If the trial court’s record had revealed matters adequately supporting EDS’s claims of prejudice, the court’s having taken judicial notice of its record could have sufficed. See Marble Slab Creamery, Inc. v. Wesic, Inc., 823 S.W.2d 436, 439 (Tex. App.—Houston [14th Dist.] 1992, no writ) (noting that trial court’s taking judicial notice of application to compel, opponent’s response, and record of case sufficed to provide “ample evidence” supporting waiver conclusion because same subject matter and parties involved). But the record did not contain information adequately showing prejudice. And EDS put on no other evidence—by affidavit, testimony, or otherwise—of prejudice resulting to it from Williams’s complained-of actions.
Accordingly, we hold that EDS failed to carry its heavy burden of showing actual prejudice because it offered no evidence in support. Waiver was EDS’s sole defense to Williams’s arbitration motion. Therefore, regardless of what standard of review applies to the determination of prejudice, the trial court erred in denying Williams’s motion to compel arbitration.
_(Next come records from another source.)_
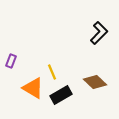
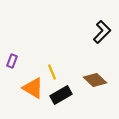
black L-shape: moved 3 px right, 1 px up
purple rectangle: moved 1 px right
brown diamond: moved 2 px up
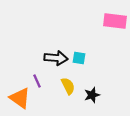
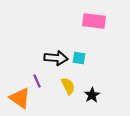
pink rectangle: moved 21 px left
black star: rotated 14 degrees counterclockwise
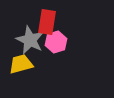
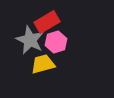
red rectangle: rotated 50 degrees clockwise
yellow trapezoid: moved 22 px right
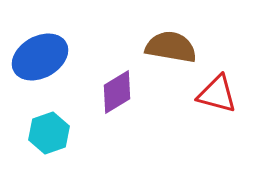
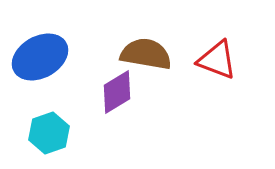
brown semicircle: moved 25 px left, 7 px down
red triangle: moved 34 px up; rotated 6 degrees clockwise
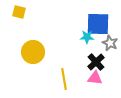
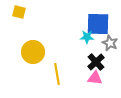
yellow line: moved 7 px left, 5 px up
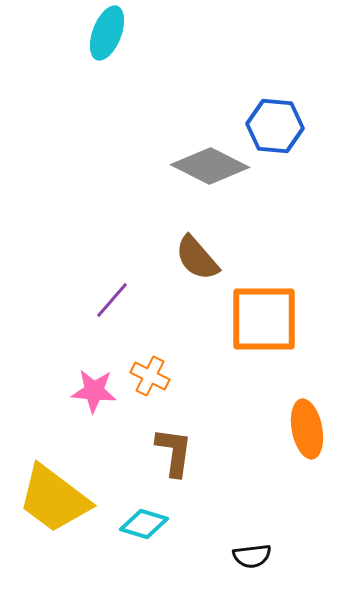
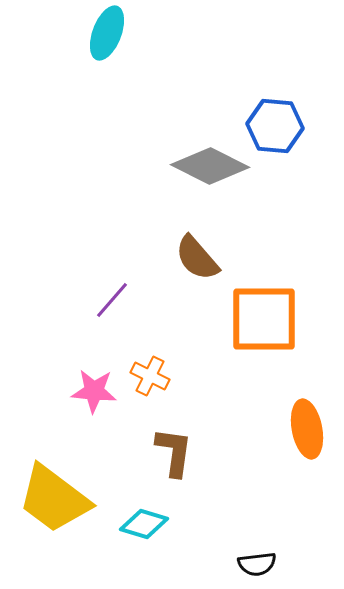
black semicircle: moved 5 px right, 8 px down
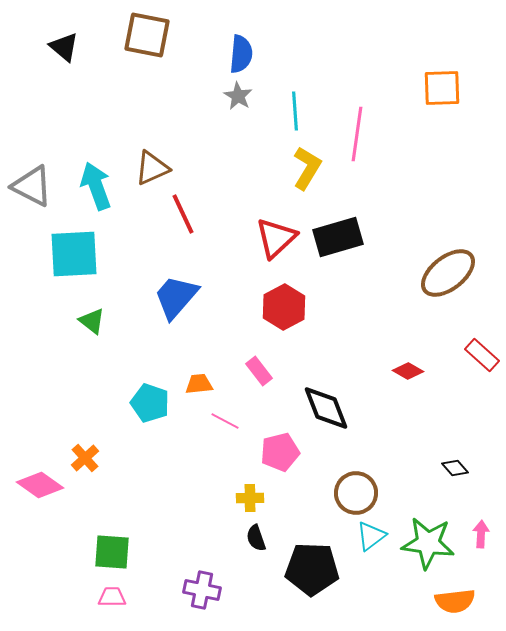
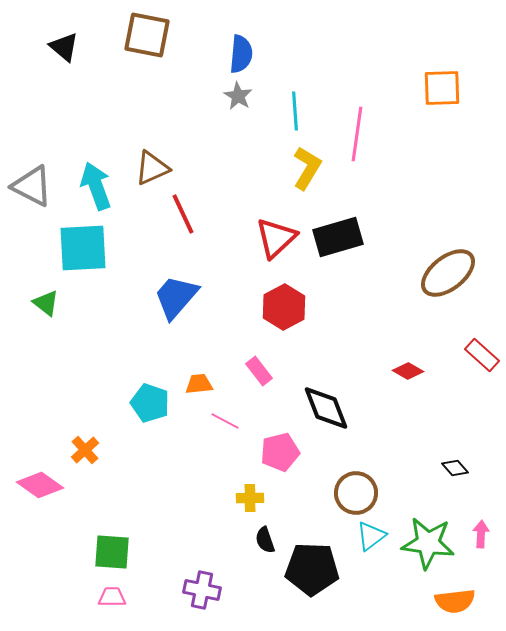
cyan square at (74, 254): moved 9 px right, 6 px up
green triangle at (92, 321): moved 46 px left, 18 px up
orange cross at (85, 458): moved 8 px up
black semicircle at (256, 538): moved 9 px right, 2 px down
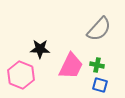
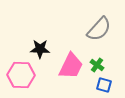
green cross: rotated 24 degrees clockwise
pink hexagon: rotated 20 degrees counterclockwise
blue square: moved 4 px right
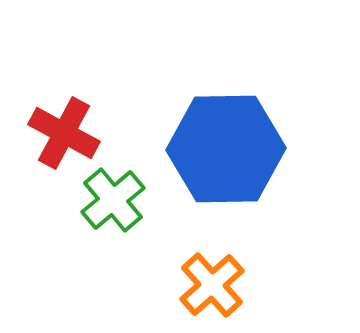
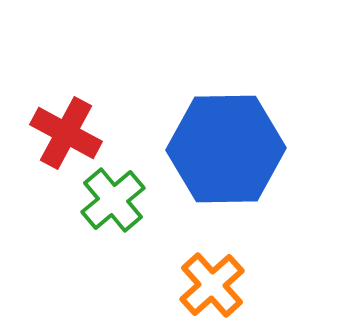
red cross: moved 2 px right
Given the state of the record, none of the cases on which EDS relies requires a contrary holding.
Accordingly, we sustain Williams’s sole issue.
Conclusion
We reverse the order and remand the cause with instructions for the trial court to compel arbitration of EDS’s claims on which Williams sought to compel arbitration.
Tim Taft
Justice
Panel consists of Justices Taft, Keyes, and Higley.